The lawsuit filed in Superior Court in Santa Monica, besides seeking $10 million in damages, asks retired software engineer Kenneth Adelman to remove the image of Streisand's mansion from the 12,000 photos he has posted on www.californiacoastline.org. Adelman and his wife, Gabrielle, have been snapping pictures for months from their helicopter to show the splendors of the coastline and what they consider environmental threats.
"The quality of the photographs is staggering," the lawsuit says, so anyone with an Internet connection can view the layout of Streisand's pool, the positioning of her parasols and deck chairs, as well as the location of her windows, French doors and balconies of her main and guest houses -- none of which are visible from the ground outside the estate.
The singer and actress has taken steps to shield her private life from public view and protect her privacy, says the lawsuit, which argues that the photograph intrudes on her privacy and violates a state law that targets the prying telephoto lenses of paparazzi.
But Adelman's lawyer dismissed the lawsuit as one without legal merit and as an effort to intimidate his client.
"Mr.
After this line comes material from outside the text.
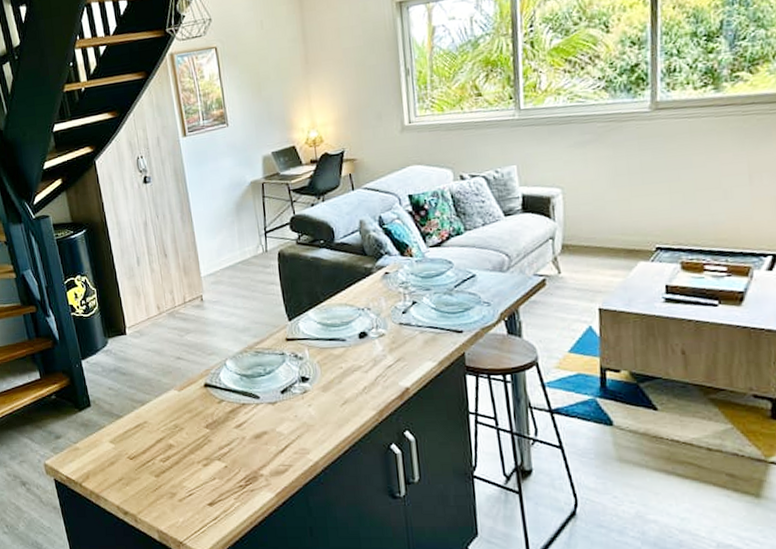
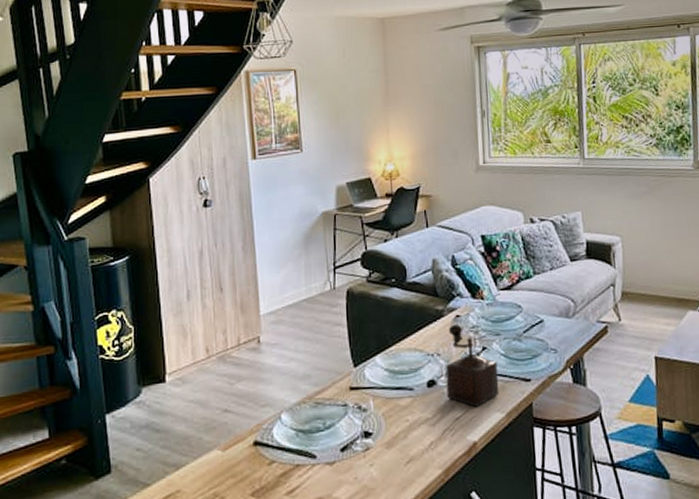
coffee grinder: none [376,280,431,356] -> present [446,324,500,407]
Adelman is not a paparazzo. He's not doing this for profit, or stalking anyone," said his lawyer Richard Kendall. "He is engaged in a public-interest effort to document the entire coast to preserve it from degradation. He's not about to carve out exceptions for celebrities who don't want to be identified as owning coastal land."
Kendall said the photograph of Streisand's house, which includes two neighboring houses, does not capture an image of Streisand or any other person. "There isn't a constitutional right to privacy of the placement of your parasols and deck chairs on your outside patio," Kendall said. "The anti-paparazzi statute is designed to prevent trespass and the stalking of celebrities. He is shooting from a helicopter far offshore, and the statute does not immunize beachfront mansions from aerial photographs."
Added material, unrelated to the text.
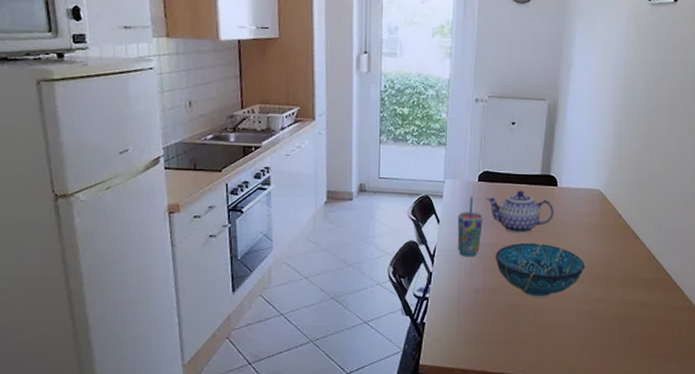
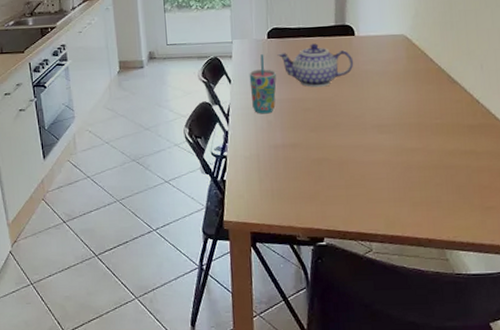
decorative bowl: present [495,242,585,297] -> none [292,95,395,150]

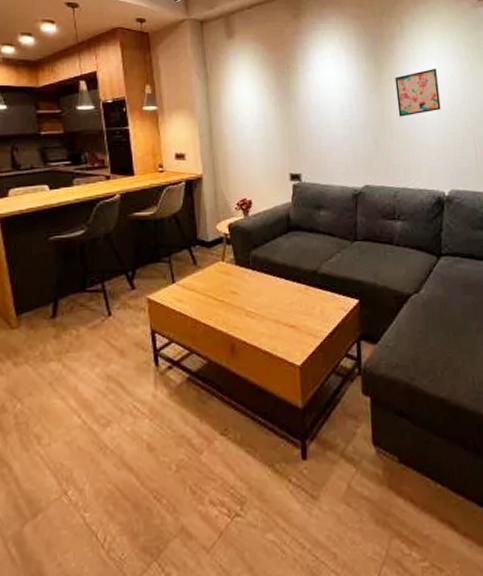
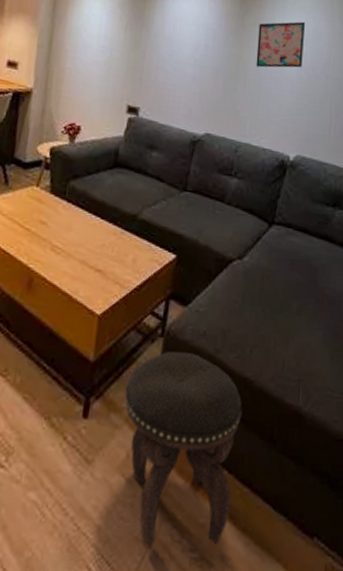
footstool: none [335,384,450,566] -> present [124,351,243,548]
Streisand's lawyer, John Gatti, said the lawsuit was filed under seal, which specifically requires that the complaint not be publicly released until a judge determines whether it should be released or kept private.
"An important civil right of privacy is involved," Gatti said. "The lawsuit seeks to establish the extent to which individuals are protected against technologically enhanced encroachment into their private property."
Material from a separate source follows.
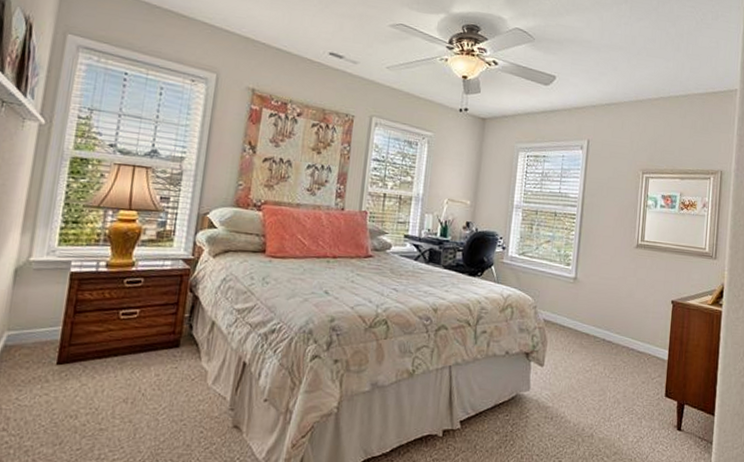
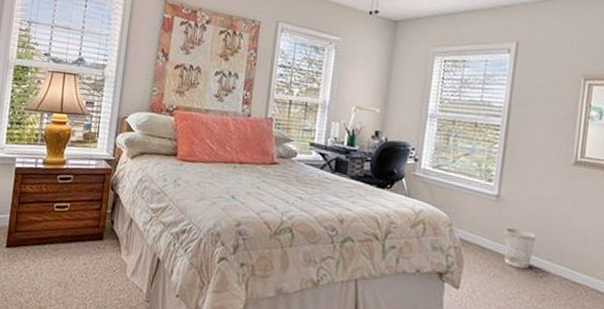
wastebasket: none [581,307,608,343] -> present [504,228,536,270]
Alonzo Wickers, a 1st Amendment lawyer who represents television networks and newspapers, including the Los Angeles Times, said it will be difficult for Streisand to prove an intrusion into her privacy or a violation of the anti-paparazzi law because she does not appear in the photograph.
"If it were a picture of her sunbathing topless, they might have a case," Wickers said. The legal standard, he said, is capturing an image that would be highly offensive to a reasonable person.
"It's very hard to argue that the appearance of her backyard would be highly offensive to a reasonable person," he said. "The standard is not what's offensive to a reclusive celebrity who is highly concerned about her privacy and security."
Kenneth and Gabrielle Adelman, Caltech graduates who retired in their 30s after selling two start-up software companies for $445 million, have been using digital photography to snap pictures of every inch of the coastline.
She flies their helicopter while he leans out the side snapping pictures in an effort to record images of every cliff, beach, rocky outcropping and sign of development along the coast.
Adelman said he takes his pictures from an elevation of 500 feet in public airspace over the ocean, shooting back toward the shore -- using a standard lens, not the enormous telephoto lenses preferred by paparazzi.
The lawsuit contends that the high resolution of the photographs allows Web site browsers to click their way to a considerably larger and more detailed view of Streisand's home. Browsers can also pick out Streisand's home because the photo includes a caption that identifies it as "Streisand Estate, Malibu."
In two letters to Adelman, Streisand's lawyers demanded that he remove the photograph or face legal consequences, including punitive damages and attorneys' fees.
Adelman refused, citing protection under the 1st Amendment to publish such photographs.
He said he didn't target Streisand's home and didn't add the caption below the photograph. He said he made the Web site interactive so that anyone from the public can add captions to any photo to help identify various features along the coastline. Someone did, he said.
He also noted that his Web site does not list Streisand's address, unlike other Web sites that provide virtual tours and maps of homes of the stars, including hers.
Adelman said his project is an effort to establish a photographic record of the entire coast and that he doesn't want to begin exempting certain areas. The only place he has yet to photograph is Vandenberg Air Force Base, which has so far denied him permission to fly by on the grounds that his photos might pose a security risk.
Adelman said about 620,000 viewers have inspected the Web site so far, including university researchers and local, state and federal agencies, among them the California Coastal Commission and the U.S. Geological Survey.
A status conference on the case is set for Aug. 28 before Superior Court Judge Allan J. Goodman.